• Request
Could you copy out the entries word for word, from the line containing "- [ ] **Day 2**: 数据模型开发" through the end of the entries?

═══ Exercise data

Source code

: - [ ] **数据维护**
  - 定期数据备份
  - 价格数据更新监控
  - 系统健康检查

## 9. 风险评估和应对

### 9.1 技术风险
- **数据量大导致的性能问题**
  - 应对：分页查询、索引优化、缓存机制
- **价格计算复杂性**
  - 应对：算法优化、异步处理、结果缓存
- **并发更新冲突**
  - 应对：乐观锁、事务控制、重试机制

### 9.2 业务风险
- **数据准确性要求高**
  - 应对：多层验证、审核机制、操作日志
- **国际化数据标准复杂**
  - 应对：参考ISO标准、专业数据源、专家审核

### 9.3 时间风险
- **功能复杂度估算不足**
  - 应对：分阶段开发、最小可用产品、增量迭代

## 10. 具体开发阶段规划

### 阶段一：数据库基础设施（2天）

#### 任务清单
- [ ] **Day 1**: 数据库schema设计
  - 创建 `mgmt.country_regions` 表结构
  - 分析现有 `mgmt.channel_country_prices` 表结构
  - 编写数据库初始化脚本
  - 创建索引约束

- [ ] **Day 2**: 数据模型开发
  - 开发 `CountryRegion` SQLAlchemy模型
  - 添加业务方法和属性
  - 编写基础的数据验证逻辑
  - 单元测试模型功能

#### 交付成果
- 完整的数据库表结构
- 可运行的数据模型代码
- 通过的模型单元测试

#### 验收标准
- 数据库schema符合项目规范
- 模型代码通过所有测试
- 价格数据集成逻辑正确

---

══════

• Answer area
- [ ] **Day 2**: 数据模型开发
  - 开发 `CountryRegion` SQLAlchemy模型
  - 添加业务方法和属性
  - 编写基础的数据验证逻辑
  - 单元测试模型功能

#### 交付成果
- 完整的数据库表结构
- 可运行的数据模型代码
- 通过的模型单元测试

#### 验收标准
- 数据库schema符合项目规范
- 模型代码通过所有测试
- 价格数据集成逻辑正确

---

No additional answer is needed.